Editors' note: Mara Drummond is the president of an independent computer consulting firm, author of the book Transitions - A Guide to Transitioning for Transsexuals and Their Families, and co-producer of the award winning film Unraveling Michelle.
In the national debate over the Employment Non-Discrimination Act of 2009 (ENDA), opponents of this ground breaking anti-discrimination legislation that prohibits discrimination against lesbian, gay, bi-sexual and transgender (LGBT) people in the workplace like to point out that ENDA will allow LGBT educators to continue teaching in the classroom. They claim that allowing LGBT educators, particularly transgender teachers in the midst of a gender transition, to continue to teach will "confuse" the children.
Excuse me for asking, but what is so wrong with having confused children in the classroom?

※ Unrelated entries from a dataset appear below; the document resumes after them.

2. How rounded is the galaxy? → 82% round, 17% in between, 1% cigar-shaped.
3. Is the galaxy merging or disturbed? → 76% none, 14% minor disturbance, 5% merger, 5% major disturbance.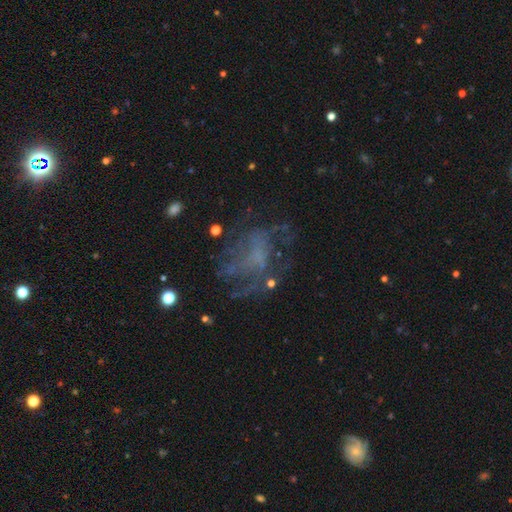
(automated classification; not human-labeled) Q: Smooth or featured?
A: featured or disk (62%); runner-up: star or artifact (21%)
Q: Edge-on disk?
A: no (97%); runner-up: yes (3%)
Q: Bar?
A: no (70%); runner-up: weak (24%)
Q: Spiral arms?
A: yes (57%); runner-up: no (43%)
Q: Bulge size?
A: none (63%); runner-up: small (19%)
Q: Merging?
A: none (51%); runner-up: major disturbance (29%)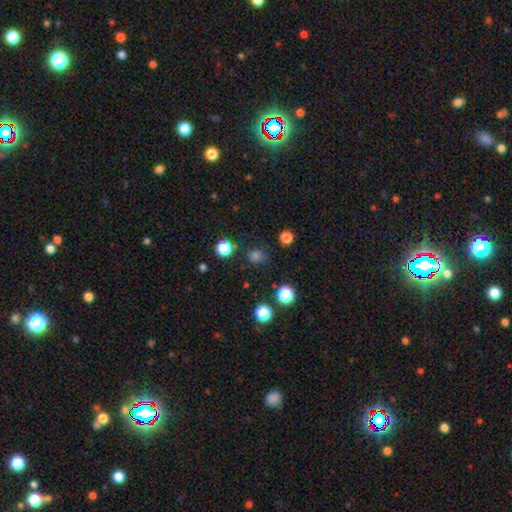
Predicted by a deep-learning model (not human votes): This is likely a smooth galaxy (75%). How rounded: clearly round (84%). Merging: clearly none (82%).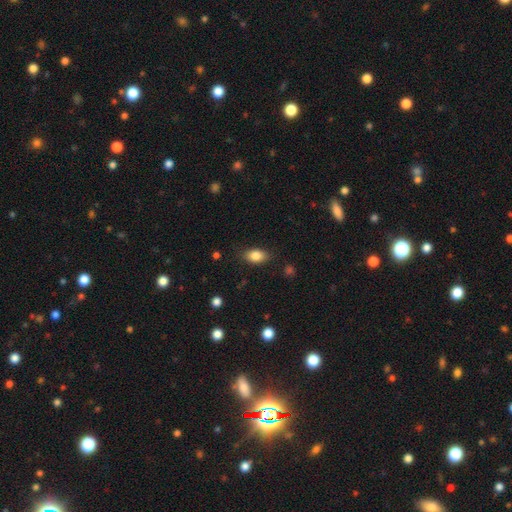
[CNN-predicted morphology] A smooth galaxy with no disk features (84%) that is in between round and cigar-shaped (86%).

Vote fractions:
- Smooth or featured? smooth: 84% / star or artifact: 8% / featured or disk: 7%
- How rounded? in between: 86% / round: 11% / cigar-shaped: 3%
- Merging? none: 82% / minor disturbance: 13% / major disturbance: 3% / merger: 1%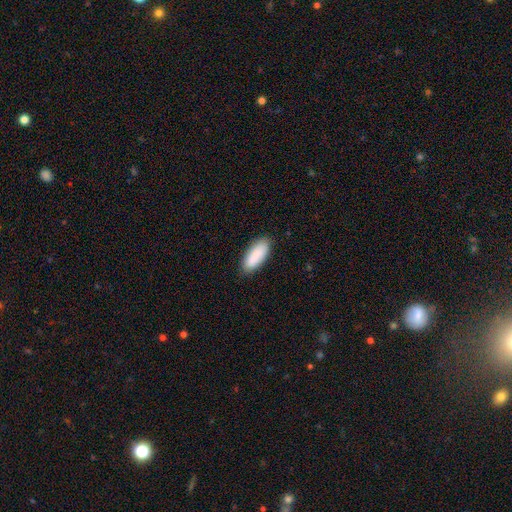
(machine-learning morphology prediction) A smooth galaxy with no disk features (89%) that is in between round and cigar-shaped (81%). Merging: none (85%).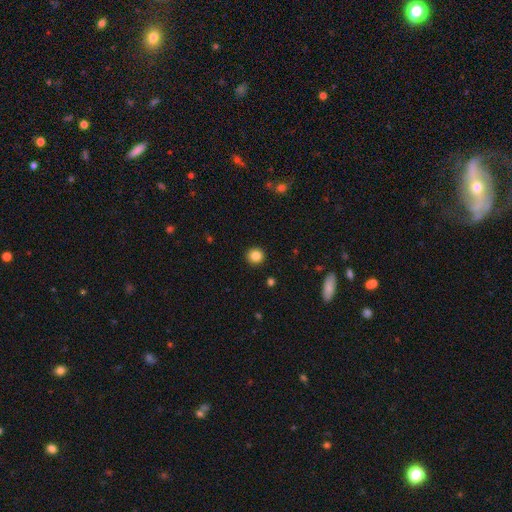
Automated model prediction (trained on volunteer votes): smooth 85%, star or artifact 11%, featured or disk 4%. Down the decision tree: how rounded — round (91%); merging — none (92%).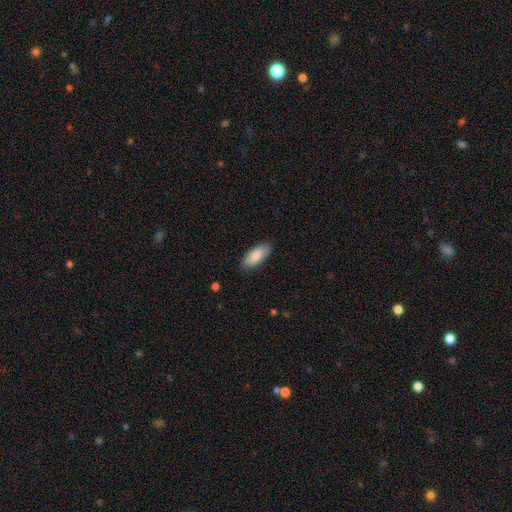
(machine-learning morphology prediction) This appears to be a smooth galaxy with no disk features (86%) that is in between round and cigar-shaped (86%). Merging: none (87%).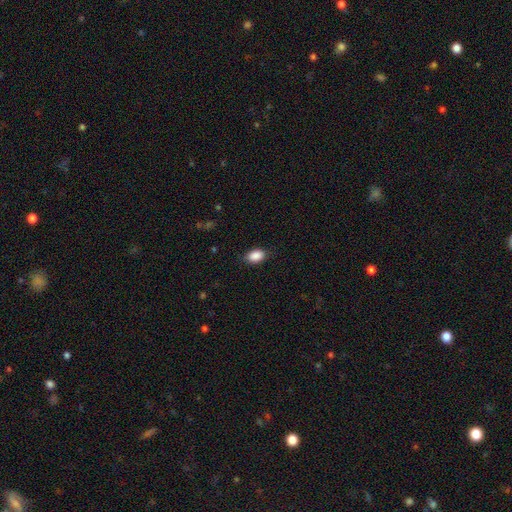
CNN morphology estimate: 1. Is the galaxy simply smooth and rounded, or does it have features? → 89% smooth, 7% star or artifact, 4% featured or disk.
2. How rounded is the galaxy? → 87% in between, 12% round, 1% cigar-shaped.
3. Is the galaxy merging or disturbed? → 83% none, 14% minor disturbance, 3% major disturbance, 1% merger.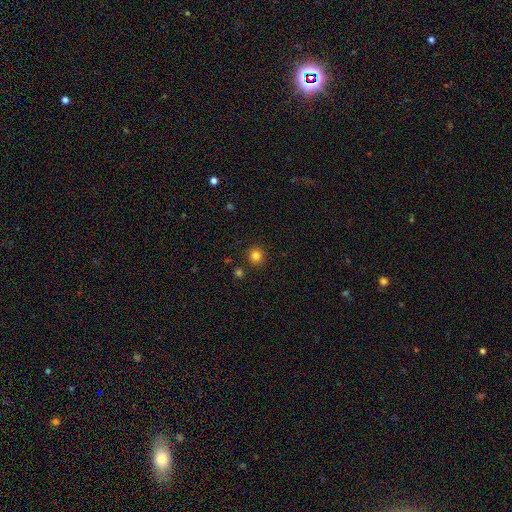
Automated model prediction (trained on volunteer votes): Q: Smooth or featured?
A: smooth (83%); runner-up: star or artifact (13%)
Q: How rounded?
A: round (93%); runner-up: in between (6%)
Q: Merging?
A: none (89%); runner-up: minor disturbance (6%)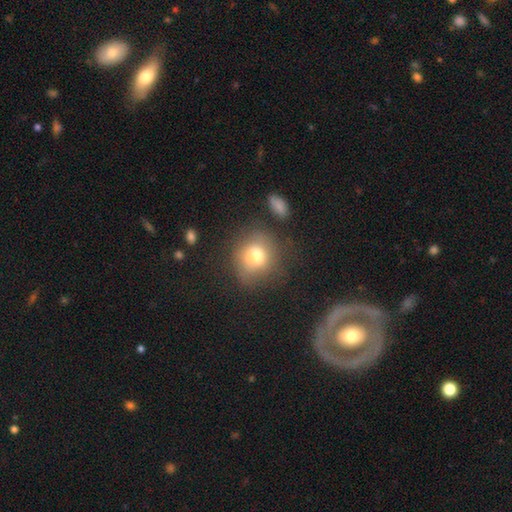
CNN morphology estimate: A smooth galaxy with no disk features (76%) that is round (81%). Merging: none (74%).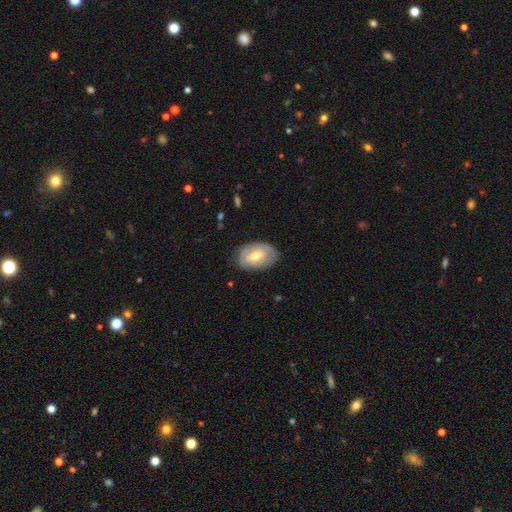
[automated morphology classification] Smooth or featured: featured or disk — 59% (smooth — 35%)
Edge-on disk: no — 93% (yes — 7%)
Bar: no — 43% (tied with weak — 43%)
Spiral arms: yes — 67% (no — 33%)
Bulge size: moderate — 67% (small — 27%)
Merging: none — 76% (minor disturbance — 18%)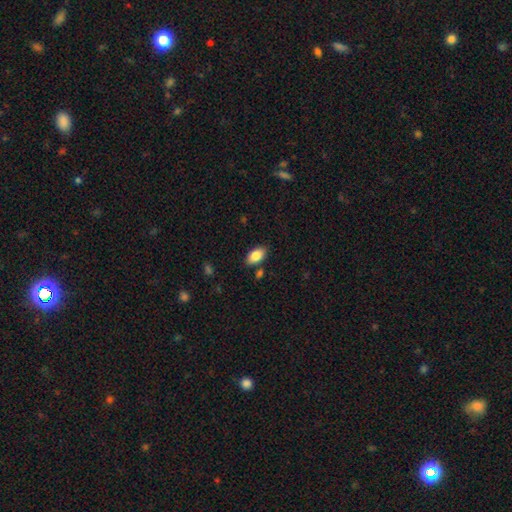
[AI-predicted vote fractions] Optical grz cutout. It shows a smooth galaxy with no disk features (85%) that is in between round and cigar-shaped (93%). Merging: none (81%).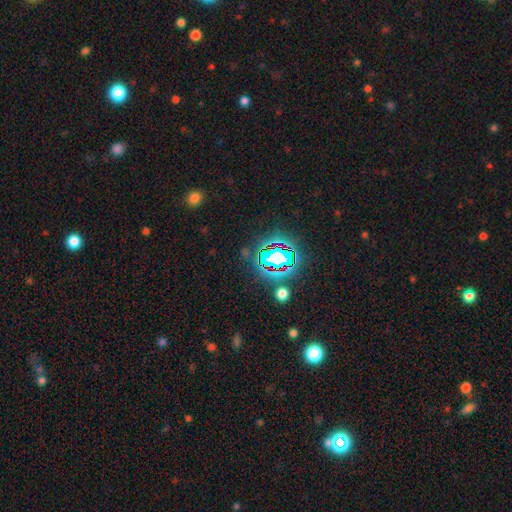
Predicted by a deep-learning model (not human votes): smooth_or_featured: star or artifact (p=0.81) [alt: smooth p=0.11]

Confusion is the stimulus for intellectual development in a child. When a child belongs to a closed community where all people look and act the same, the child may not experience confusion but correspondingly he or she is never introduced to the stimuli required to develop into a responsible adult. The child never experiences people of different races, people with different religious beliefs, people from various economic classes and people with varying senses of sexual orientation and gender. The child grows up incorrectly believing that all people should be just like the non-diverse group of people that make up his or her community, and that anyone who is different is either sub-human or a lesser person.
As the opponents of ENDA correctly point out, a child exposed to diverse people is often initially confused by the different traits that people exhibit. But this confusion over the diversity of people triggers intellectual growth in the child in many areas as the child tries to determine why people are different, and what differences besides appearance truly exist among people and cultures. Most importantly, though, the child is forced to address the issue of how to treat people who fall outside of his or her realm of previous exposure. What place is more appropriate than a classroom in helping a child answer the questions that arise during encounters with diverse people?
A child who experiences diversity in the classroom through exposure to a teacher or student who presents traits and characteristics that the child has not previously been exposed to learns that people with differences are still people. The child learns that diverse people have the same needs, wants and desires as others, and in some instances, that diverse people have special needs as a result of the characteristic that makes them unique. However, the most valuable learning lesson occurs when the child realizes that people who are different deserve to be treated with the same level of respect and dignity as other human beings regardless of their differences.
Learning to accept and embrace the natural variations that exist within a population improves a child's ability to be a better leader by giving the child the skills to recognize the talents and worth of individuals regardless of their race, religion, heritage, sex, gender expression or sexual orientation. Accepting and embracing all people regardless of their differences improves a child's chances of becoming successful in business when the child develops into adulthood and works in a global, corporate world that mandates interacting with people of all ethnicities and backgrounds. As the countries of the world, the United States included, become increasingly diverse, a child who fails to embrace the diversity of mankind will find his or her options in life severely constrained.
When a child accepts the variance that exists within a population, the child comes to recognize that there are artificial barriers society promotes that inhibit personal development. A child with interests that fall outside of the gender, racial and religious norms of his or her community will become a richer and fuller person if allowed to embrace and grow those interests.
Why should a boy with interests in the fine arts and typical male sports not be encouraged to pursue both? Why should a girl be discouraged from following her interests in both science and theatre? Being free of artificial social barriers, including the artificial barriers related to gender expression, allows a child to follow his or her dreams wherever those dreams lead. Ingenuity in a child is born out of the freedom to think outside of the box. Parents should be encouraging their children to be broad thinkers, innovators, inventors and compassionate citizens of the world. Failure to do so will deny the next generation of children a world that continues to grow and prosper.
So I have to ask, if the intellectual growth of a child begins with a stimulus that leads the child to question the limits of his or her world, just what exactly is wrong with having a little confusion in the classroom?